[Required work] Reproduce a passage from the internal verification checklist word for word. Begin at the words "- Whether backfill" and stop after "schema compatibility failure.".

[Selected extract]
29. Internal Verification Checklist
Verify these in the internal CSG/team context:
- Database migration tooling and standards.
- PostgreSQL version and online DDL practices.
- Whether expand/contract is standard.
- Whether app deploys are rolling/multi-version.
- Whether backfill jobs have metadata/progress tables.
- Whether migration exceptions are persisted.
- Whether migration runbooks are required.
- Whether data repair/migration approval is required.
- Whether event/API compatibility policy exists.
- Whether projection rebuild process exists.
- Whether legacy ID mapping tables exist.
- Whether production-like dry runs are required.
- Whether incidents mention blocking migration, failed backfill, partial migration, or schema compatibility failure.
30. Summary
Schema evolution is production data engineering.

[Dataset records]
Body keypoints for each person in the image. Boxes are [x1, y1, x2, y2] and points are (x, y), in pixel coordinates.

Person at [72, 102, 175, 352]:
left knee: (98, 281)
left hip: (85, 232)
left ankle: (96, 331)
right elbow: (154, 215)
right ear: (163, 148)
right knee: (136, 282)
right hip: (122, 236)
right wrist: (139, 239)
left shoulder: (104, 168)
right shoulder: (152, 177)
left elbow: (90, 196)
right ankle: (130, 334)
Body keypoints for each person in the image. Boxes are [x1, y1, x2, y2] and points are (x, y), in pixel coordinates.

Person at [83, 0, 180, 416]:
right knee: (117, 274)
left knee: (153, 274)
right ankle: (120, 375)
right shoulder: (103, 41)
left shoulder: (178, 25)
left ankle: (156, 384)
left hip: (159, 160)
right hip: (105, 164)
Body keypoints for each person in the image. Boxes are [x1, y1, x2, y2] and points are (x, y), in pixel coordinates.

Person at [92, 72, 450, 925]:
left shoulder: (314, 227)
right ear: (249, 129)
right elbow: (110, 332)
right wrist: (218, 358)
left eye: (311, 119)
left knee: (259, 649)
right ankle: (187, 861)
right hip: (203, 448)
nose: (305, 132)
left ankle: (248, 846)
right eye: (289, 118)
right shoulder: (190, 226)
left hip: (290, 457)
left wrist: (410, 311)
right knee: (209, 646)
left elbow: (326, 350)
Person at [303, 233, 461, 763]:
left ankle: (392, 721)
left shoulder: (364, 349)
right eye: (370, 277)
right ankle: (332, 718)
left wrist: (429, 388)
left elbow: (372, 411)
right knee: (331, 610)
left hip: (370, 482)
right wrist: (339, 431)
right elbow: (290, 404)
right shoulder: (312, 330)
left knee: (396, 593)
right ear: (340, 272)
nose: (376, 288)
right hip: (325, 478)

[Solution for this task]
- Whether backfill jobs have metadata/progress tables.
- Whether migration exceptions are persisted.
- Whether migration runbooks are required.
- Whether data repair/migration approval is required.
- Whether event/API compatibility policy exists.
- Whether projection rebuild process exists.
- Whether legacy ID mapping tables exist.
- Whether production-like dry runs are required.
- Whether incidents mention blocking migration, failed backfill, partial migration, or schema compatibility failure.